> **WORK ORDER**:
Pull out every line from the line containing "OTHER WRITING BY ASHOK" through the end of the material, both ends included, and reproduce it exactly. Keep pictures out.

> **INPUT**:
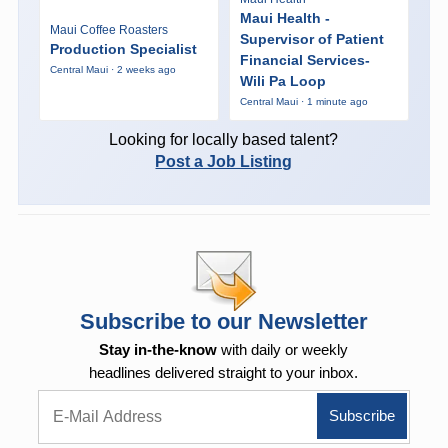
Maui Health -
Maui Coffee Roasters
Supervisor of Patient
Production Specialist
Financial Services-
Central Maui · 2 weeks ago
Wili Pa Loop
Central Maui · 1 minute ago
Looking for locally based talent?
Post a Job Listing
Subscribe to our Newsletter
Stay in-the-know
with daily or weekly
headlines delivered straight to your inbox.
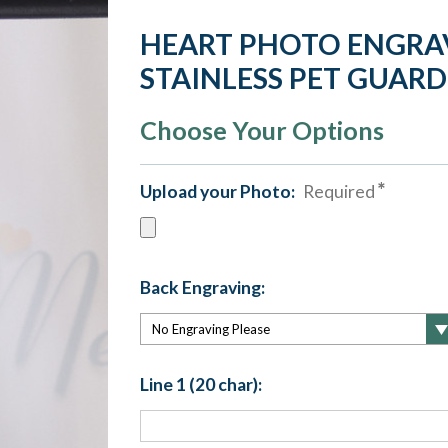
HEART PHOTO ENGRA
STAINLESS PET GUAR
Choose Your Options
Upload your Photo:
Required
Back Engraving:
Line 1 (20 char):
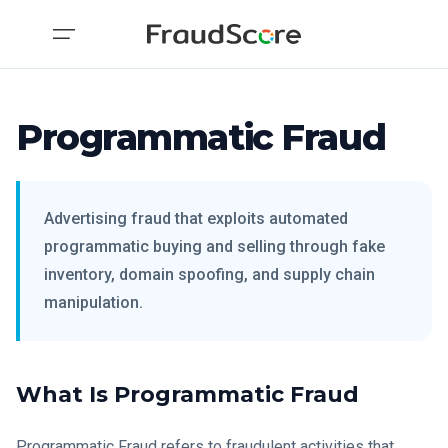
Programmatic Fraud
Advertising fraud that exploits automated
programmatic buying and selling through fake
inventory, domain spoofing, and supply chain
manipulation.
What Is Programmatic Fraud
Programmatic Fraud refers to fraudulent activities that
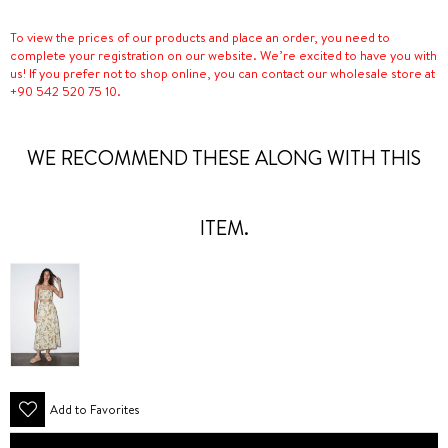
To view the prices of our products and place an order, you need to
complete your registration on our website. We’re excited to have you with
us! If you prefer not to shop online, you can contact our wholesale store at
+90 542 520 75 10.
WE RECOMMEND THESE ALONG WITH THIS
ITEM.
Add to Favorites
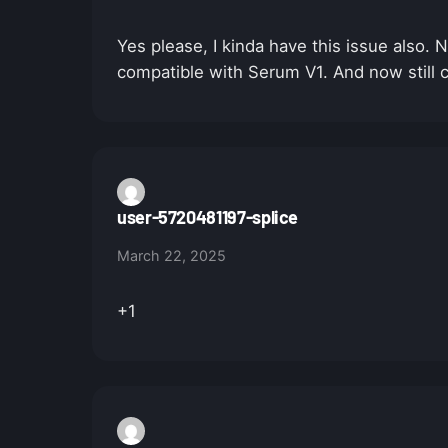
Yes please, I kinda have this issue also
compatible with Serum V1. And now still c
user-5720481197-splice
March 22, 2025
+1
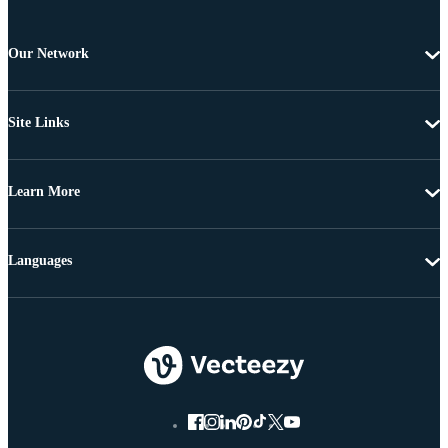
Our Network
Site Links
Learn More
Languages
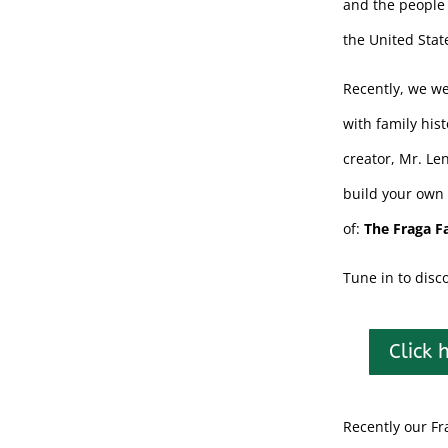
and the people 
the United Stat
Recently, we we
with family his
creator, Mr. Le
build your own 
of:
The Fraga F
Tune in to disc
Click 
Recently our Fr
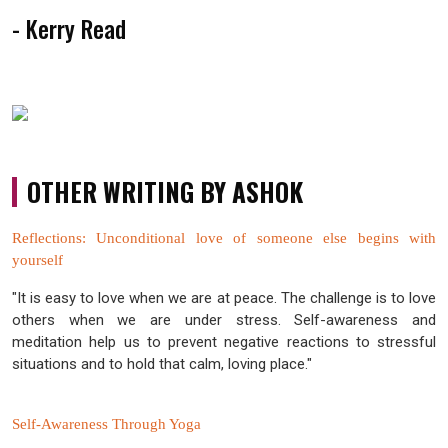
- Kerry Read
OTHER WRITING BY ASHOK
Reflections: Unconditional love of someone else begins with
yourself
"It is easy to love when we are at peace. The challenge is to love
others when we are under stress. Self-awareness and
meditation help us to prevent negative reactions to stressful
situations and to hold that calm, loving place."
Self-Awareness Through Yoga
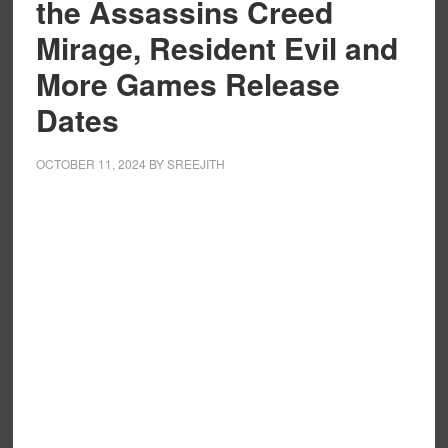
the Assassins Creed
Mirage, Resident Evil and
More Games Release
Dates
OCTOBER 11, 2024
BY
SREEJITH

> **WRITTEN RESPONSE**:
OTHER WRITING BY ASHOK
Reflections: Unconditional love of someone else begins with
yourself
"It is easy to love when we are at peace. The challenge is to love
others when we are under stress. Self-awareness and
meditation help us to prevent negative reactions to stressful
situations and to hold that calm, loving place."
Self-Awareness Through Yoga
the Assassins Creed
Mirage, Resident Evil and
More Games Release
Dates
OCTOBER 11, 2024
BY
SREEJITH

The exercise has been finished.